This is not a new concept to me as a fisherman. Going out at night to Chappy with Ed Amaral, a derby hall-of-famer who took me under his fishing tutelage many years ago, he taught me about having a positive attitude even if there are no birds, no slicks and a storm has likely driven the fish into deeper water. He told me repeatedly, and I learn from repetition, that as long as there is water we have a chance. In this pandemic, there is air all around us, but some will lose the ability to breathe.
Can positive thoughts really affect the outcome? My experience with my own complications might argue against it, but maybe not. My life is changing in ways that will be long lasting even after I heal and the Earth sheds this virus. I now talk to my 90-year-old dad in San Francisco and my brother in Napa and sister in Los Angeles almost every day on the phone. I used to have a brief phone or email conversation with them once every month or two at the most.

• Work instructions
1. In the passage, what did Ed Amaral repeatedly tell the writer?
2. Please write out the part of the passage that opens with the words containing "This is not" and closes with "ability to breathe.".

• Given records
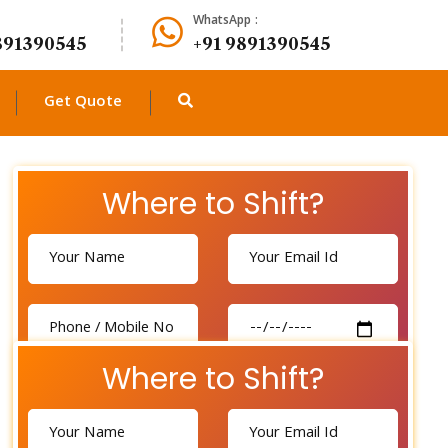
WhatsApp :
891390545
+91 9891390545
Get Quote
Where to Shift?
Where to Shift?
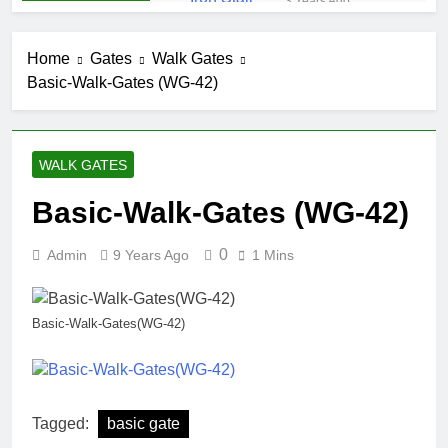
3 Years Ago
Iron Stair
Railing (SR-50)
Home
Gates
Walk Gates
3 Years Ago
Basic-Walk-Gates (WG-42)
False-Belly-
Rail (#Rings-
Bellow)
5 Years Ago
Juliet-Balcony-
WALK GATES
Railing (#R-
141)
5 Years Ago
Basic-Walk-Gates (WG-42)
Faux-Balcony-
Railings (#R-
0
Admin
9 Years Ago
1 Mins
147) S-
5 Years Ago
SCROLL
False-Balcony-
Railing-(SEO-
Basic-Walk-Gates(WG-42)
FB-04bc)
5 Years Ago
Tagged:
basic gate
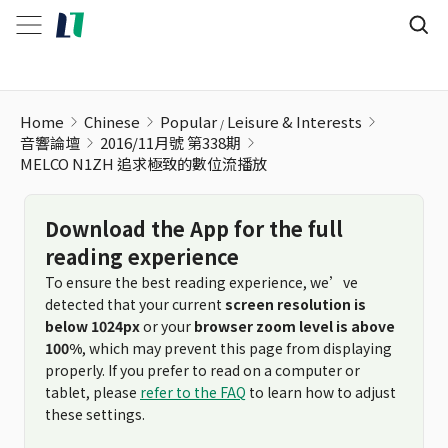
MELCO N1ZH 追求極致的數位流播放
Home
Chinese
Popular
Leisure & Interests
音響論壇
2016/11月號 第338期
MELCO N1ZH 追求極致的數位流播放
Download the App for the full
reading experience
To ensure the best reading experience, we’ve
detected that your current
screen resolution is
below 1024px
or your
browser zoom level is above
100%
, which may prevent this page from displaying
properly. If you prefer to read on a computer or
tablet, please
refer to the FAQ
to learn how to adjust
these settings.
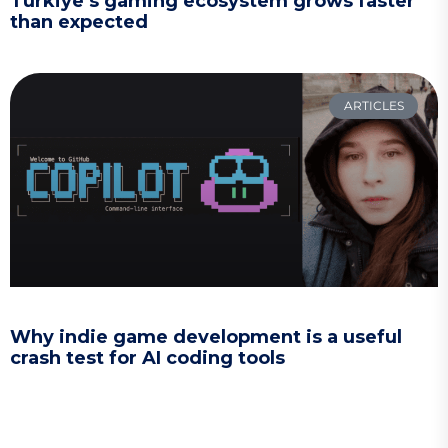
Türkiye’s gaming ecosystem grows faster
than expected
ARTICLES
Why indie game development is a useful
crash test for AI coding tools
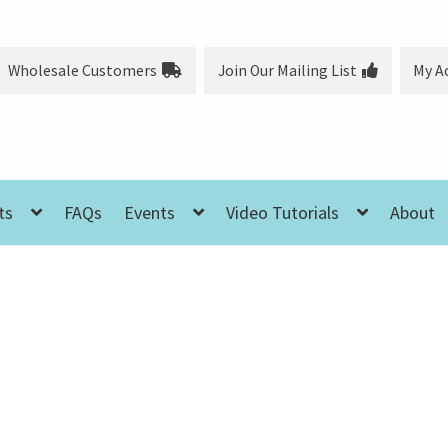
Wholesale Customers
Join Our Mailing List
My A
ts
FAQs
Events
Video Tutorials
About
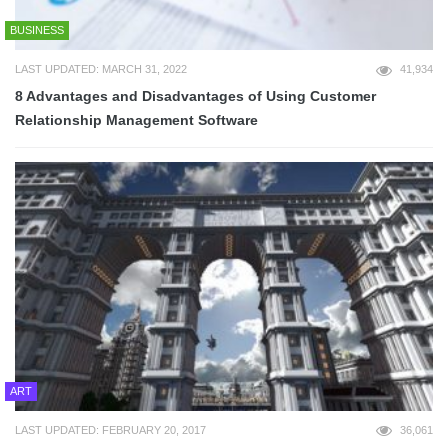
BUSINESS
LAST UPDATED: MARCH 31, 2022
41,934
8 Advantages and Disadvantages of Using Customer
Relationship Management Software
ART
LAST UPDATED: FEBRUARY 20, 2017
36,061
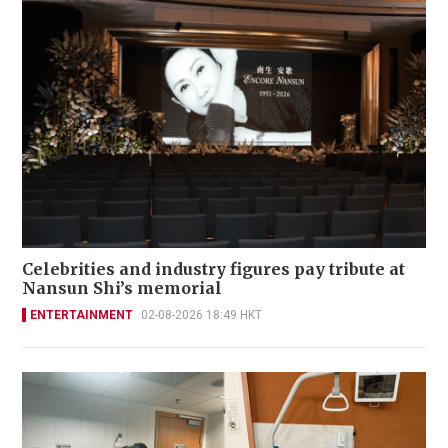
Celebrities and industry figures pay tribute at
Nansun Shi’s memorial
ENTERTAINMENT
02-08-2026 18:49 HKT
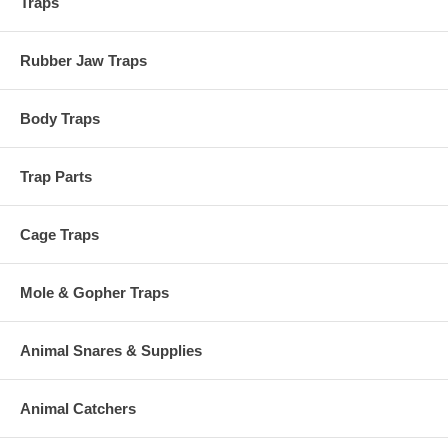
Traps
Rubber Jaw Traps
Body Traps
Trap Parts
Cage Traps
Mole & Gopher Traps
Animal Snares & Supplies
Animal Catchers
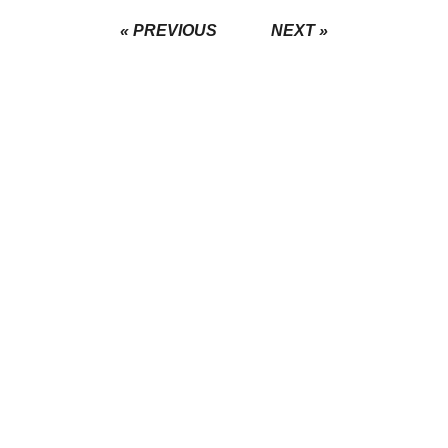
« PREVIOUS
NEXT »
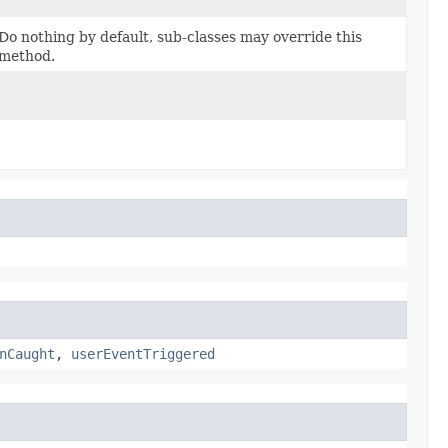
Do nothing by default, sub-classes may override this
method.
nCaught
,
userEventTriggered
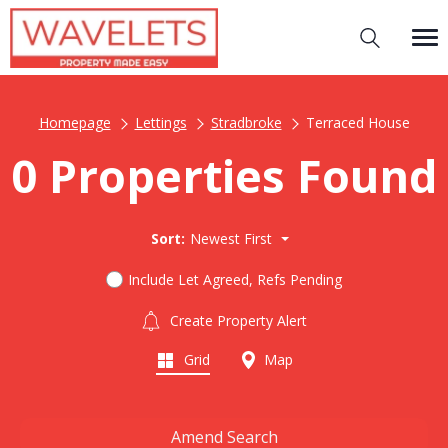
Homepage
Lettings
Stradbroke
Terraced House
0 Properties Found
Sort:
Newest First
Include Let Agreed, Refs Pending
Create Property Alert
Grid
Map
Amend Search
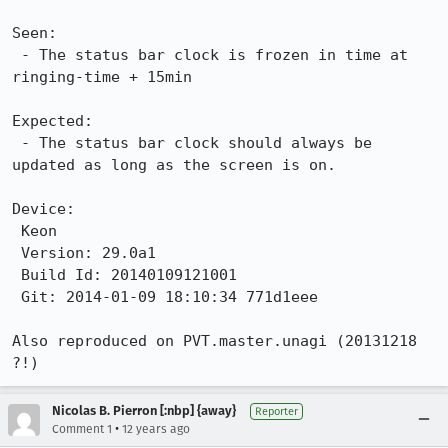
Seen:

 - The status bar clock is frozen in time at 
ringing-time + 15min

Expected:

 - The status bar clock should always be 
updated as long as the screen is on.

Device:

 Keon

 Version: 29.0a1

 Build Id: 20140109121001

 Git: 2014-01-09 18:10:34 771d1eee

Also reproduced on PVT.master.unagi (20131218 
?!)
Nicolas B. Pierron [:nbp] {away}
Reporter
•
Comment 1
12 years ago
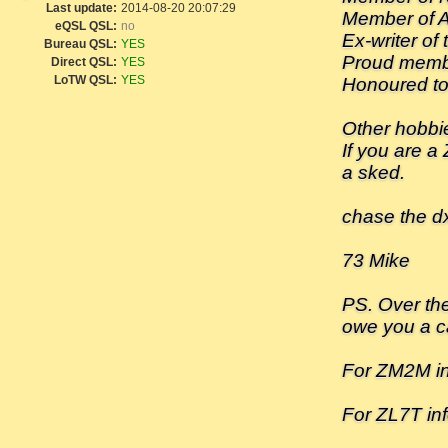
Last update:
2014-08-20 20:07:29
Member of 
eQSL QSL:
no
Ex-writer of
Bureau QSL:
YES
Proud memb
Direct QSL:
YES
LoTW QSL:
YES
Honoured to
Other hobbi
If you are a
a sked.
chase the dx-
73 Mike
PS. Over the
owe you a ca
For ZM2M i
For ZL7T inf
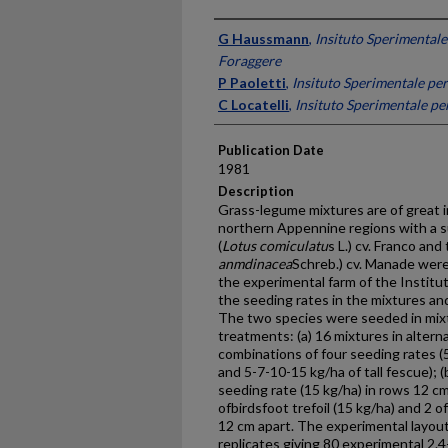
Presenter Information
G Haussmann
,
Insituto Sperimentale
Foraggere
P Paoletti
,
Insituto Sperimentale per
C Locatelli
,
Insituto Sperimentale pe
Publication Date
1981
Description
Grass-legume mixtures are of great in
northern Appennine regions with a su
(
Lotus comiculatu
s L.) cv. Franco and 
anmdinacea
Schreb.) cv. Manade were
the experimental farm of the Institu
the seeding rates in the mixtures an
The two species were seeded in mixt
treatments: (a) 16 mixtures in alterna
combinations of four seeding rates (5
and 5-7-10-15 kg/ha of tall fescue); 
seeding rate (15 kg/ha) in rows 12 cm
ofbirdsfoot trefoil (15 kg/ha) and 2 of
12 cm apart. The experimental layou
replicates giving 80 experimental 2.4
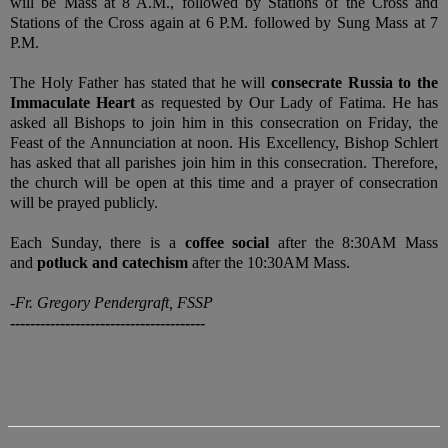
will be Mass at 8 A.M., followed by Stations of the Cross and
Stations of the Cross again at 6 P.M. followed by Sung Mass at 7
P.M.
The Holy Father has stated that he will
consecrate Russia to the
Immaculate Heart
as requested by Our Lady of Fatima. He has
asked all Bishops to join him in this consecration on Friday, the
Feast of the Annunciation at noon. His Excellency, Bishop Schlert
has asked that all parishes join him in this consecration. Therefore,
the church will be open at this time and a prayer of consecration
will be prayed publicly.
Each Sunday, there is a
coffee social
after the 8:30AM Mass
and
potluck and catechism
after the 10:30AM Mass.
-Fr. Gregory Pendergraft, FSSP
---------------------------------------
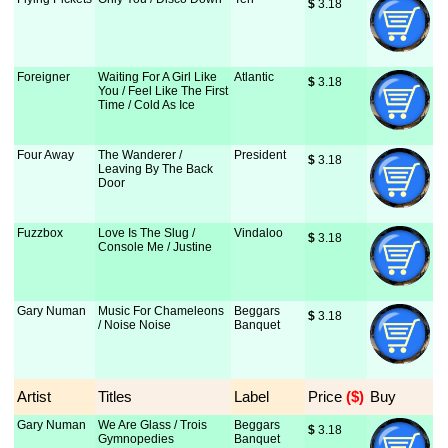
$
 3.18
Foreigner
Waiting For A Girl Like
Atlantic
$
 3.18
You / Feel Like The First
Time / Cold As Ice
Four Away
The Wanderer /
President
$
 3.18
Leaving By The Back
Door
Fuzzbox
Love Is The Slug /
Vindaloo
$
 3.18
Console Me / Justine
Gary Numan
Music For Chameleons
Beggars
$
 3.18
/ Noise Noise
Banquet
Artist
Titles
Label
Price
 ($)
Buy
Gary Numan
We Are Glass / Trois
Beggars
$
 3.18
Gymnopedies
Banquet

• Answers in order
1. That as long as there is water, they have a chance.

2.
This is not a new concept to me as a fisherman. Going out at night to Chappy with Ed Amaral, a derby hall-of-famer who took me under his fishing tutelage many years ago, he taught me about having a positive attitude even if there are no birds, no slicks and a storm has likely driven the fish into deeper water. He told me repeatedly, and I learn from repetition, that as long as there is water we have a chance. In this pandemic, there is air all around us, but some will lose the ability to breathe.